New Jersey’s refusal to cooperate with New York state transit officials has turned a good idea into an eyesore, said state Sen. Brad Hoylman-Sigal, Rep. Jerry Nadler, Assembly Members Linda Rosenthal and Tony Simone, Manhattan Borough President Mark Levine and City Council Member Erik Bottcher in the letter. The electeds support the upcoming toll program, but were frustrated by how much Hell’s Kitchen was being impacted with the gantries roll out.
The lawmakers specifically asked that the gantries be placed on Lincoln Tunnel property to conserve sidewalk space and free up side streets. The letter also said the affected streets in Hell’s Kitchen have “the feeling of a highway” after the gantries’ installation and asked for greater cooperation between the Port Authority and MTA.
Nadler said in a statement to City & State that the Port Authority’s placement of the gantries plays right into New Jersey’s ongoing litigation against New York state over congestion pricing.
“The Port Authority’s refusal to work with the MTA to integrate gantries within the Lincoln Tunnel’s existing infrastructure results from New Jersey’s ill-conceived opposition to congestion pricing,” he said, “which will ultimately benefit the hundreds of thousands of transit commuters from New Jersey who rely on NYC subways daily.”
New Jersey launched a lawsuit in July against the federal government over its approval of the congestion pricing program.
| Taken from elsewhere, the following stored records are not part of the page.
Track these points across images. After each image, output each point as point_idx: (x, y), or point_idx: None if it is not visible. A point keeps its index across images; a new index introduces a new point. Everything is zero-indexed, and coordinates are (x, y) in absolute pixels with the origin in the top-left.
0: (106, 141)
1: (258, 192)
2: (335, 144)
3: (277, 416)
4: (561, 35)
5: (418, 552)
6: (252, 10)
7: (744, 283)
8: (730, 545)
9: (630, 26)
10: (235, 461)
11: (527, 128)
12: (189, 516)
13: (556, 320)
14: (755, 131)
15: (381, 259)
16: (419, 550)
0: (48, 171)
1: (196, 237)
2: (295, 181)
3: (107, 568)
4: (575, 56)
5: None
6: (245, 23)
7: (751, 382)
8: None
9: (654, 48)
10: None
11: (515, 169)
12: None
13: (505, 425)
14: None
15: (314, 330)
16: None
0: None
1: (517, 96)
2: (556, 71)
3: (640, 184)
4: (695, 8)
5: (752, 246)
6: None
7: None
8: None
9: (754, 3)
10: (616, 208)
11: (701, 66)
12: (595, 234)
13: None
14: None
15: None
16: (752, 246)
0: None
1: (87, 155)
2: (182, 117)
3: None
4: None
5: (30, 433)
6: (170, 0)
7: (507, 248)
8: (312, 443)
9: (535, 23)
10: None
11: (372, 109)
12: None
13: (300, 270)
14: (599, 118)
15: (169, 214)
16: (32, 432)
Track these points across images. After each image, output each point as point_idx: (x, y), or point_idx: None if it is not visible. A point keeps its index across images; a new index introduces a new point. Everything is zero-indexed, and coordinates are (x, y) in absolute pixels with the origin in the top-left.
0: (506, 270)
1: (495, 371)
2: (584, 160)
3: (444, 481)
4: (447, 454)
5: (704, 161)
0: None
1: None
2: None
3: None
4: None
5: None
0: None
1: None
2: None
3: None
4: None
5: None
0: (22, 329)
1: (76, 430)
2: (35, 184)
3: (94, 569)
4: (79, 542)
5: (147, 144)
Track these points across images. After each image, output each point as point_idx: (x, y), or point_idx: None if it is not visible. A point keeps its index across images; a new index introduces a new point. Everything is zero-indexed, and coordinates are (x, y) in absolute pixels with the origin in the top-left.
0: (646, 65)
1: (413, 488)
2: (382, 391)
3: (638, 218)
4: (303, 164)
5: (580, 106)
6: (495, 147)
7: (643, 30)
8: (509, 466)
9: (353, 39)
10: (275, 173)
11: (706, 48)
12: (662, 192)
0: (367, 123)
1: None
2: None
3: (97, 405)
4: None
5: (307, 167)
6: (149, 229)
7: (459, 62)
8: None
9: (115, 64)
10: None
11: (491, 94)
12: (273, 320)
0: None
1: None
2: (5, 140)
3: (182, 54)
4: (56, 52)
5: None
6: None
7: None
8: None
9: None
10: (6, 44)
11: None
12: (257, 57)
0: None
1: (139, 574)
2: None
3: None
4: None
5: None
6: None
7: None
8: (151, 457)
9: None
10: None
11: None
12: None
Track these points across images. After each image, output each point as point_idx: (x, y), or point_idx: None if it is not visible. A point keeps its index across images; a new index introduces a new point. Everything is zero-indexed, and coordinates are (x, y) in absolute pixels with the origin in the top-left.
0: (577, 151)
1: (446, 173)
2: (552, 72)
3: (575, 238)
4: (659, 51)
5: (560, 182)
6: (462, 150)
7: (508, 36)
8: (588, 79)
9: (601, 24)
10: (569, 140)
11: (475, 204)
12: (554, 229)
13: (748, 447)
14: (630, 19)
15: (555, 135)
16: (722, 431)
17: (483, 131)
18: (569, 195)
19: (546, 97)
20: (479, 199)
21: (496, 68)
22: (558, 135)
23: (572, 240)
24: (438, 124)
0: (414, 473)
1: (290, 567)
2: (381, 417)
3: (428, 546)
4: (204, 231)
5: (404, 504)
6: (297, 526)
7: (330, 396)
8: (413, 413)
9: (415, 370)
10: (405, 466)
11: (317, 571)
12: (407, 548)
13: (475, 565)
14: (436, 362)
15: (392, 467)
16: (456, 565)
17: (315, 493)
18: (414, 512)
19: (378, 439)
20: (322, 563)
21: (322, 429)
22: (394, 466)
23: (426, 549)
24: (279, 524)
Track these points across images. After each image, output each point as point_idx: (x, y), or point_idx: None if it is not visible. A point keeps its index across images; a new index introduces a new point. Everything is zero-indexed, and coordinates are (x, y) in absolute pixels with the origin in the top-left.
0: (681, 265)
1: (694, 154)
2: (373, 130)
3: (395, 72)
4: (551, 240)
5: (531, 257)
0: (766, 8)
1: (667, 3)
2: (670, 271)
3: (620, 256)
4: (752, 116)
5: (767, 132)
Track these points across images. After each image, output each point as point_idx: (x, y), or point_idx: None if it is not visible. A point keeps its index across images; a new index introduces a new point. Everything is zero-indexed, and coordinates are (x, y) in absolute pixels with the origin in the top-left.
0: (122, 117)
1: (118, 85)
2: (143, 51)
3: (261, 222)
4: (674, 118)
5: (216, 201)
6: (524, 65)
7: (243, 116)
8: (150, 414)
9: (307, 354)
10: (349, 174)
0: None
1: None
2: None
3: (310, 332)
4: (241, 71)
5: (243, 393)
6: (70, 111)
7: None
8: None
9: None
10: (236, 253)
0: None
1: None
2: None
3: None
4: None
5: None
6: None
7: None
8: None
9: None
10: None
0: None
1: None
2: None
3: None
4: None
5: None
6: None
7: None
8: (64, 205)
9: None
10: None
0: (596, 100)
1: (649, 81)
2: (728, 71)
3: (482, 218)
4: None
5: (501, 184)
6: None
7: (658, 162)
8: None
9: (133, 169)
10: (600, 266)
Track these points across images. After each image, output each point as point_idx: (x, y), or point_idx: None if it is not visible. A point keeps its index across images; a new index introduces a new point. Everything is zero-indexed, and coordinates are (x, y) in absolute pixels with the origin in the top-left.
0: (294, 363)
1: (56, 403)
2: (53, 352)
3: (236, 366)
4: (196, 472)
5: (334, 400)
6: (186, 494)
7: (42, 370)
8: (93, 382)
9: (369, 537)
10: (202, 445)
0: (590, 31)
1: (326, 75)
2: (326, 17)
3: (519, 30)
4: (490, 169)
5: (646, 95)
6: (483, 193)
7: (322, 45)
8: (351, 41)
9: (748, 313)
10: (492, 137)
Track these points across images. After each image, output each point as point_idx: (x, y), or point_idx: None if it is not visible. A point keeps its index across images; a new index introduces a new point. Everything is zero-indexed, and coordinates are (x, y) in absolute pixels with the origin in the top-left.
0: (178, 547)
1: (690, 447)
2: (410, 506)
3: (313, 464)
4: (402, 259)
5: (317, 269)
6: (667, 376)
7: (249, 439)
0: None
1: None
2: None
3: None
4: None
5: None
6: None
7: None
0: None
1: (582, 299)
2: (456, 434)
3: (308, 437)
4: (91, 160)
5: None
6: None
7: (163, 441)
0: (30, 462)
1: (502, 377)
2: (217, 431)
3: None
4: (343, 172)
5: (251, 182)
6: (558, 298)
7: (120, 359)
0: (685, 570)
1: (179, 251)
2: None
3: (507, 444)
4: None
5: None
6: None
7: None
Murphy said previously that the toll system would harm New Jersey residents and that his state was not properly involved in the planning process.
Hoylman-Sigal bluntly accused the Port Authority of being under direct orders from New Jersey officials not to install congestion pricing infrastructure on Port Authority property.
“They can’t cross New Jersey and are in effect doing their bidding,” he said. The state senator added residents and business owners have complained as the neighborhood has been transformed into a “giant parking lot.”
“We’ve been trying to make this neighborhood liveable for years,” he said, adding Port Authority officials don’t want to get in the middle of the dispute.
The issue is compounded by the fact the “MTA can’t force the Port Authority’s hand,” Hoylman-Sigal said, the only solution being action from Hochul.
“New Jersey’s eating our lunch and New York as far as I can tell is taking the punches,” he said.
Representatives for the MTA and the Port Authority referred City & State to the Hochul administration, which explained that the gantries were being placed on land controlled by the New York City Department of Transportation. “This equipment is being built on land owned by NYC DOT, one of the partners on this project, and installation remains on schedule to meet the expectation that tolling will begin next year,” a spokesperson said in an email to City & State.
Representatives from Murphy’s office did not immediately respond to a request for comment.